If the school year was
a nightmare, summers were what likely saved me and helped me survive my teen
years. Through my mother's family, we had a summer home on Brantingham
Lake in the western Adirondack Mountains in northern New York State. As my siblings and I got older, we spent
large parts of the summer at the "camp" as such summer homes are
called in local parlance. And this
allowed me an opportunity to reinvent myself, if you will. While I truly sucked at school team sports, I
excelled at slalom water skiing, sailing, canoeing and swimming. I could compete and hold my own. In addition, at camp, we had a whole
different circle of friends, most of whom were from other parts of New York or
surrounding states and were far more sophisticated than my school year friends. Yes, I still struggled to "pray away
the gay" and convince myself that I wasn't really attracted to some of my male
friends. And , yes, the mental
gymnastics to deny the truth about my sexual orientation continued at Olympic
proportions. But these summers allowed
me to finally feel somewhat good about myself.
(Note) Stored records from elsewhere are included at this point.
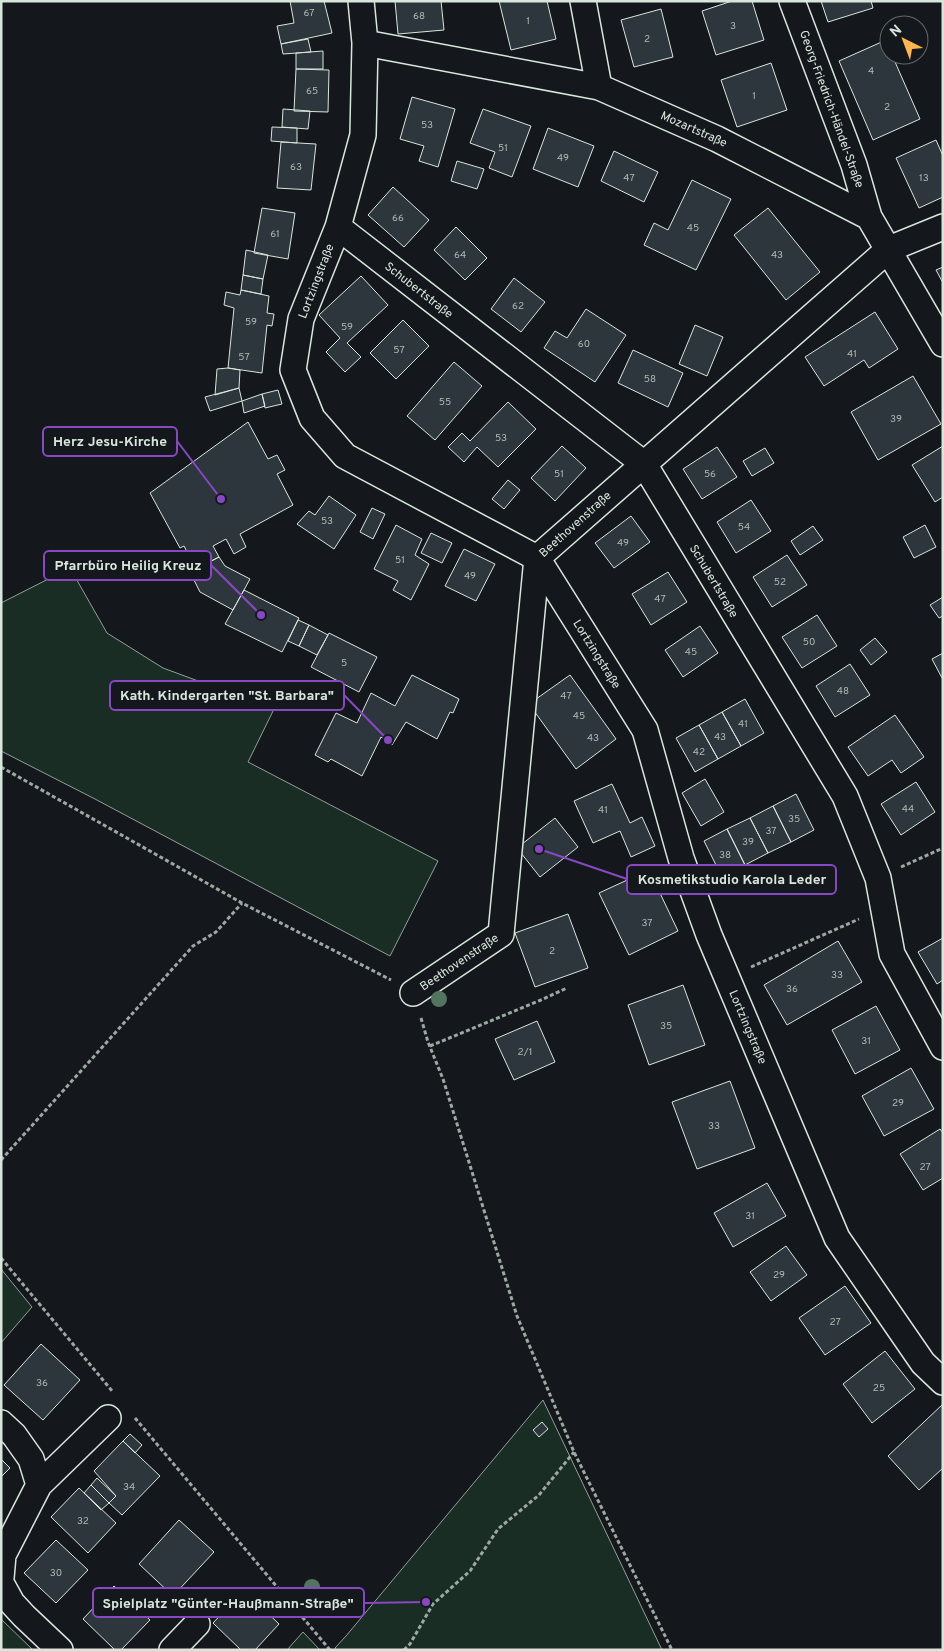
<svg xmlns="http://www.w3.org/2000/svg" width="944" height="1651" viewBox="0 0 944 1651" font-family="Overpass,sans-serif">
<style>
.green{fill:#1a2d24;stroke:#939e99}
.building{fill:#2c363c;stroke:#d8e6dc}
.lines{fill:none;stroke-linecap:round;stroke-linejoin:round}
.minor-casing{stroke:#d8e6dc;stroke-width:28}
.path{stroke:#9da8a2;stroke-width:3;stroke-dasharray:4 2.5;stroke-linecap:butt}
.minor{stroke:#14181c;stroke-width:25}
.tree{fill:#55745f}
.labels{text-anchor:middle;stroke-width:4;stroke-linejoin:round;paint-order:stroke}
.number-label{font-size:10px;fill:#adbab4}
.street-label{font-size:12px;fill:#d8e6dc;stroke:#14181c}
.leader{fill:none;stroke:#8948c3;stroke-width:2}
.callout-dot{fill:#8948c3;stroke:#14181c;stroke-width:2}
.callout{fill:#14181c;stroke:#8948c3;stroke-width:2}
.callout-label{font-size:14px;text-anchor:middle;font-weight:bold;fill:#d8e6dc}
</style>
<rect width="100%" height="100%" fill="#14181c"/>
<path class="green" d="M70 568 107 633 163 668 274 709 248 762 438 861 390 956 95 799 1 751V603Z
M1 1269 32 1307 1 1343Z
M543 1400 662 1650H336L335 1648 346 1636Z
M1 1619 33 1650H1Z
M303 1632 320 1650H287Z"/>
<path class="building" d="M290 1H324L332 33 281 44 277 26 294 23Z
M395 1H441L444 30 398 34Z
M499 1H547L556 39 511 50Z
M732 1H752L764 40 716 55 702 11Z
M821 1H871L873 8 828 22Z
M661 9 673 57 634 67 621 20Z
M308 39 311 52 283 54 281 44Z
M886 40 889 47V55H892L920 119 873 140 839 61Z
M323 51V69H296V53Z
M771 63 787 110 737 127 721 80Z
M296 69 329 70 328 112 294 111Z
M412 97 455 109 438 167 419 161 424 146 400 139Z
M283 109 310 111 308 129 282 127Z
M483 109 531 126 512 177 489 168 495 152 470 143Z
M272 127 297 128V143L271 141Z
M548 128 594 146 578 187 533 169Z
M936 140 943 156V197L919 208 896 158Z
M281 142 316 144 311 190 277 188Z
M614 151 658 172 644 202 601 181Z
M457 161 484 169 477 189 451 181Z
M692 180 731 199 696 270 644 245 654 223 668 230Z
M393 187 429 220 404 247 368 215Z
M262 208 295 213 288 259 254 253Z
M768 208 820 272 786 300 734 235Z
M456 227 487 258 465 280 434 250Z
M246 250 268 255 263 279 243 275Z
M943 267V283L936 270Z
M243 275 263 279 261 294 241 290Z
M361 276 388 305 347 343 361 357 345 372 326 352 340 338 319 315Z
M514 278 545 302 521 332 491 309Z
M241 290 269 296 267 313 274 314 272 326 267 325 262 373 228 368 234 308 224 305 226 292 240 295Z
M586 309 626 335 595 382 544 348 555 331 567 338Z
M875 312 898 349 869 368 864 360 824 386 805 357Z
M403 320 429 346 396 379 370 353Z
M695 325 723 337 707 376 679 364Z
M633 350 683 373 668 407 618 383Z
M454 362 482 386 435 440 407 416Z
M228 368 240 370 239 388 215 395 217 369Z
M913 376 941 424 878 460 851 412Z
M239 388 242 401 210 411 205 397Z
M278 390 282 404 265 408 262 394Z
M262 394 265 406 244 413 242 401Z
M508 402 536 429 498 467 477 447 464 462 448 447 462 433 470 441Z
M248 422 268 459 277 455 285 470 277 474 293 505 240 534 246 547 234 554 226 539 213 546 219 557 196 569 184 546 180 548 150 493Z
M562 446 586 468 555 501 531 478Z
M943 446V497L935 502 912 465Z
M717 447 737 477 702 499 683 469Z
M765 448 774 463 752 476 743 461Z
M508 480 520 490 504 509 492 499Z
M329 496 356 515 334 549 297 524 309 511 315 515Z
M751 500 771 531 736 553 717 522Z
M372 508 385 514 373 539 360 532Z
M631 516 650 542 614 568 595 543Z
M396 525 422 539 415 555 429 564 411 600 393 590 398 581 374 569Z
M925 525 936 547 914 558 903 537Z
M813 526 823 540 800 555 791 541Z
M431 533 452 543 442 563 421 553Z
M464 549 495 564 476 601 445 586Z
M787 555 807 585 772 607 753 577Z
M219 557 225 566 250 579 233 610 200 592 190 572Z
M668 572 687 602 651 625 632 594Z
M244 590 299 618 282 652 225 624Z
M943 597V616L939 618 930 605Z
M817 615 837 646 802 668 782 637Z
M298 620 309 625 299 646 288 641Z
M309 625 328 635 317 655 299 646Z
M700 626 718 653 683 677 665 650Z
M329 633 377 657 359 692 311 667Z
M875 638 887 652 871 665 860 650Z
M943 653V678H942L932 659Z
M850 664 870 695 835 717 816 686Z
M412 675 459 699 453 713 450 712 437 739 406 722 392 745 381 737 362 776 331 759 328 762 315 755 336 713 357 723 371 693 395 706Z
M570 675 616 739 576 769 529 704Z
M745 699 764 733 741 746 722 712Z
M722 712 741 746 718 759 699 725Z
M895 715 924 757 901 773 892 760 868 776 848 747Z
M699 725 718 759 695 772 676 738Z
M705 779 724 812 701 826 682 793Z
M916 782 935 812 901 835 881 804Z
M612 784 630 823 642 817 655 846 631 857 620 831 593 843 574 801Z
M796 794 814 830 791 842 773 806Z
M773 806 791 842 768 853 750 818Z
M555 818 578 847 540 877 517 848Z
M750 818 768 853 745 865 727 829Z
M727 829 745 865 722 877 704 841Z
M649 870 678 931 629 955 599 893Z
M568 914 588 968 535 987 515 933Z
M943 938V980L937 984 918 952Z
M838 941 862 982 787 1025 764 985Z
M683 985 705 1045 649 1065 628 1005Z
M876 1006 900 1050 855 1074 832 1030Z
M537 1021 555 1062 514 1080 495 1039Z
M911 1068 934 1109 884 1136 862 1096Z
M730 1081 755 1148 697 1169 672 1102Z
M940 1129 943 1133V1178L923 1190 900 1154Z
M767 1183 786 1216 733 1247 714 1213Z
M786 1246 807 1275 771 1301 750 1272Z
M845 1286 871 1323 825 1355 799 1318Z
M41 1344 80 1380 43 1420 4 1385Z
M885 1351 915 1389 872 1423 843 1384Z
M943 1404V1468L919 1490 888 1456Z
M542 1422 548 1429 539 1437 533 1430Z
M130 1434 142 1445 135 1453 123 1441Z
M123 1441 160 1476 122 1515 109 1503 116 1496 94 1471Z
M1 1459 10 1468 1 1477Z
M97 1478 116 1496 109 1503 91 1485Z
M91 1485 109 1503 101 1510 84 1493Z
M79 1488 116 1523 88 1553 51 1517Z
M179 1520 214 1552 173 1596 139 1564Z
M56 1540 88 1570 56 1603 24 1573Z
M114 1586 150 1620 121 1650H115L83 1619Z
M244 1590 279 1624 255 1650H241L213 1623Z"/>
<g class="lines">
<defs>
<path id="minor" d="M361 1 365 43 363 135 338 227 301 319 293 370 312 418 345 456 537 558 645 730 681 858 709 935 837 1238 923 1363 943 1382
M583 1 599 87
M792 1 854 165 869 217
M365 43 599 87 717 139 869 217 943 344
M338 227 644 464 845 796 878 878 892 954 943 1047
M413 993 501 934 537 558 889 249 943 227
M1 1423 14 1435 31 1459 39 1485 3 1555 1 1578
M39 1485 108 1418
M1 1583 12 1603 24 1616 60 1650
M172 1650 197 1624"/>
</defs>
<use href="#minor" class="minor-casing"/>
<path class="path" d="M1 767 242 903 391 980
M901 867 943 848
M751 967 859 919
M421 1018 428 1042 443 1079 517 1316 574 1452 672 1650
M430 1046 541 1000 567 988
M1 1160 193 946 216 932 242 903
M1 1258 113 1392
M135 1418 330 1650
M404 1650 410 1644 433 1604 470 1571 498 1529 539 1495 574 1452"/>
<use href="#minor" class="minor"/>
</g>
<g class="tree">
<circle cx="439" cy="999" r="8"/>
<circle cx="312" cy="1587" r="8"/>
</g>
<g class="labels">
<g class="number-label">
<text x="309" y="16">67</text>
<text x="419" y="19">68</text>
<text x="528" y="24">1</text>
<text x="733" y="29">3</text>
<text x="647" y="42">2</text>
<text x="871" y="74">4</text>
<text x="312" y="94">65</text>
<text x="754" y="99">1</text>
<text x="887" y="110">2</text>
<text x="427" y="128">53</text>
<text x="503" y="151">51</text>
<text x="563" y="161">49</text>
<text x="296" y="170">63</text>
<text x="629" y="181">47</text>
<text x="924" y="181">13</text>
<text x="398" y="221">66</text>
<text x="693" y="231">45</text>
<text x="275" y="237">61</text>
<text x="460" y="258">64</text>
<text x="777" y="258">43</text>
<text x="518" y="309">62</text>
<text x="251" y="325">59</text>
<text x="347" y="330">59</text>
<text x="584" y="347">60</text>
<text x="399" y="353">57</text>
<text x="852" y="357">41</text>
<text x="244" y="360">57</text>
<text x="650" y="382">58</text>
<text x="445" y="405">55</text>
<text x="896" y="422">39</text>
<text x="501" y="441">53</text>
<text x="559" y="477">51</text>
<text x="710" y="477">56</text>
<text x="327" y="524">53</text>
<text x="744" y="530">54</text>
<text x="623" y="546">49</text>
<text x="400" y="563">51</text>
<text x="470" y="579">49</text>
<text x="780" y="585">52</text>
<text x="660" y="602">47</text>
<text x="809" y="645">50</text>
<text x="691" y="655">45</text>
<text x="344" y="666">5</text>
<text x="843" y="694">48</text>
<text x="566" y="699">47</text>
<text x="579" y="719">45</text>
<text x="743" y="727">41</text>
<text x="720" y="740">43</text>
<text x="593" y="741">43</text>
<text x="699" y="755">42</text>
<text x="908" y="812">44</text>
<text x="603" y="813">41</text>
<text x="794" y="822">35</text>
<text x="771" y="834">37</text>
<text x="748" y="845">39</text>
<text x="725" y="858">38</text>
<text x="647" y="926">37</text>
<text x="552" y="954">2</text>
<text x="837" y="978">33</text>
<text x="792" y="992">36</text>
<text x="666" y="1029">35</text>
<text x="866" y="1044">31</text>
<text x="525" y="1055">2/1</text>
<text x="898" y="1106">29</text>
<text x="714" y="1129">33</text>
<text x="925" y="1170">27</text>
<text x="750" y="1219">31</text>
<text x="779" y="1278">29</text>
<text x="835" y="1325">27</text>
<text x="42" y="1386">36</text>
<text x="879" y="1391">25</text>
<text x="129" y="1490">34</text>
<text x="83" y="1524">32</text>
<text x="56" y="1576">30</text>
</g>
<g class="street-label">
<text transform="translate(832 109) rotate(70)" y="4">Georg-Friedrich-Händel-Straße</text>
<text transform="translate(694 129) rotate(24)" y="4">Mozartstraße</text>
<text transform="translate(316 281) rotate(-69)" y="4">Lortzingstraße</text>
<text transform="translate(419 290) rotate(38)" y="4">Schubertstraße</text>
<text transform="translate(575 524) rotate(-42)" y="4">Beethovenstraße</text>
<text transform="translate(714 581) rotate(59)" y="4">Schubertstraße</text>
<text transform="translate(597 654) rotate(58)" y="4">Lortzingstraße</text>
<text transform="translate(459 962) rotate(-34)" y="4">Beethovenstraße</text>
<text transform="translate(748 1027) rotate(67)" y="4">Lortzingstraße</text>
</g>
</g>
<path class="leader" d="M221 499L177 441M261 615L211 565M388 740L344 695M539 849L627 879M426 1602L364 1603"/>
<g class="callout-dot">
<circle cx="221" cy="499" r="5"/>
<circle cx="261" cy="615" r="5"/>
<circle cx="388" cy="740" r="5"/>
<circle cx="539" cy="849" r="5"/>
<circle cx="426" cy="1602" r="5"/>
</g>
<g class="callout">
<rect x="43" y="427" width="134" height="29" rx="5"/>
<rect x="44" y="551" width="167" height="29" rx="5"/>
<rect x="110" y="681" width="234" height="29" rx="5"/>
<rect x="627" y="865" width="209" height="29" rx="5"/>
<rect x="93" y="1588" width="271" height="29" rx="5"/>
</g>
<g class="callout-label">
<text x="110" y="446">Herz Jesu-Kirche</text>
<text x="128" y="570">Pfarrbüro Heilig Kreuz</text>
<text x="227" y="700">Kath. Kindergarten "St. Barbara"</text>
<text x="732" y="884">Kosmetikstudio Karola Leder</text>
<text x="228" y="1608">Spielplatz "Günter-Haußmann-Straße"</text>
</g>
<rect width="944" height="1651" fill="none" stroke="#d8e6dc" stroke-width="5"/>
<g transform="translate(904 40) rotate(318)"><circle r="24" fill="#14181c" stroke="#626a69"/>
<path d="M0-4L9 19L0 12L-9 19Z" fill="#ffb74d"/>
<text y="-8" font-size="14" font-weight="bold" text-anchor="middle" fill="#d8e6dc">N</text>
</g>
</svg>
As one friend from those years with whom I have reconnected through the
magic of Facebook wrote in a post "the memories of the lake, the times in
the boats at night, skiing in the mornings at 6am so as to be the only boat on
the lake..... these are the memories that never leave me and are the ones I use
to help me get to sleep at night." They were the summer time experiences that
helped me survive growing up gay.
The
good news is that things have changed remarkably since my teen years - in ways
that I could never have dreamed of. I
hope readers will make an effort to attend both the Hampton History Museum
event and PrideFest on June 27th. I am
also so very thankful that things are so much better for the younger
generations that hopefully will never have to know the loneliness, isolation
and self-hate that many of my generations faced. There is still much work to be done, but
growing up gay no longer needs to be such a rigorous ordeal. And that is a very good thing.